Russia's president is determined to modernize this vast country but is also crushing its democracy
Russia, which is officially the Russian Federation, is by far the world's largest country, spanning two continents—more than 10,000 kilometres across. Russia's territory is huge and diverse but can be considered as a series of regions west to east. First, to the west are the rolling plains and uplands of the European plain, through which flow major rivers including the Don and the Volga. These plains terminate in the east at the Ural mountains, which, running north to south, form a dividing line between Europe and Asia.
Beyond the Urals lies the vastness of the West Siberian plain, a mostly featureless and often marshy landscape that stretches east to the Yenisey River. This leads on to the Central Siberian Plateau and then to Russia's Far East, which ends in a number of mountain ranges before reaching the Pacific coast. Russia's climate is often harsh, with bitterly cold winters and short summers, especially in the north and east.

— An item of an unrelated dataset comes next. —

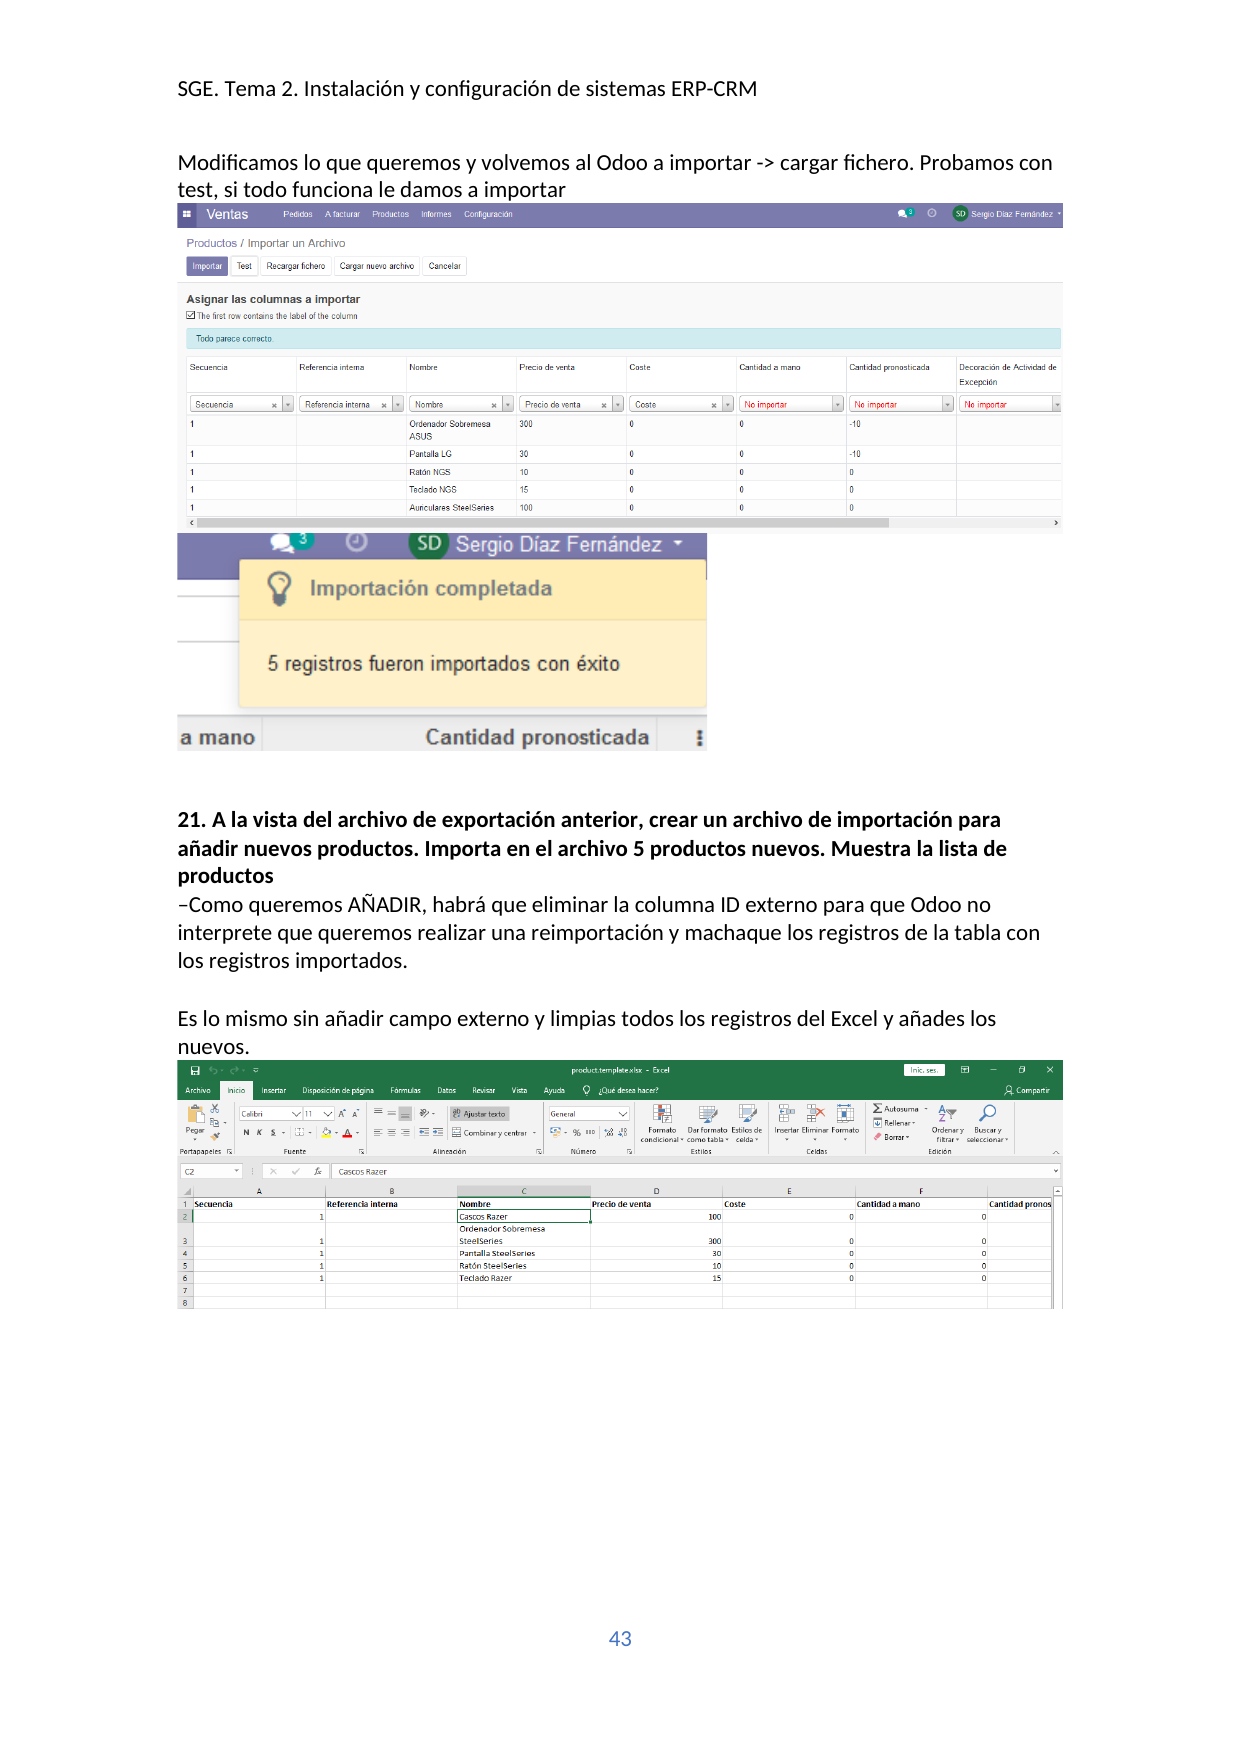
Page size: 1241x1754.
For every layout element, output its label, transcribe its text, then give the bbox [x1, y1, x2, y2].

The majority of people, more than four-fifths, are ethnic Russians, but the country also has over 70 other nationalities, of which the largest are Tartars, Ukrainians, and Chuvash. The ethnic spectrum corresponds to some extent to the country's complex administrative structure. Russia has 89 different administrative units, including 21 ‘minority’ republics, such as Tatarstan, Chechnya, and Karelia. However, these account for only around 20% of the total population, and even they have majority Russian populations.
Russia's people have endured a series of shocks since the demise of communism. Living standards have fallen. In 2008, 19% lived below the official poverty line. There has also been a steep increase in inequality. By 2007 officially the top 20% of the population got 47% of national income, but given the extent of tax evasion they probably got much more.
Bribes for health and education
Russians have also suffered a fall in health standards. Between 1989 and 2005, Russia's death rate rose steeply and life expectancy for men dropped from 65 years to 59, though for women the drop was less steep—74 to 72. This has been ascribed to a combination of stresses and uncertainties that have contributed to heart problems, strokes, and alcoholism. The decline in the health system will also have played a part. Russia still has enough doctors, but they often work in poorly equipped hospitals and anyone who needs urgent treatment has to bribe the staff. Around one million Russians are thought to be HIV-positive.
The education system too has come under strain. School attendance is compulsory and free, but standards have fallen because of low investment. Given the rising demand for qualifications, in practice around half of students now pay their own fees along with bribes required for university entrance.
In the first half of the 20th century Russia, as the core of the Soviet Union, had made striking economic progress—particularly in heavy industry. But by the 1980s its centrally planned economy was unable to produce the goods evident in the rest of the world. Following the collapse of the Soviet Union, Russia from 1992 undertook radical reforms—privatizing industries, liberalizing prices, and reducing tariffs.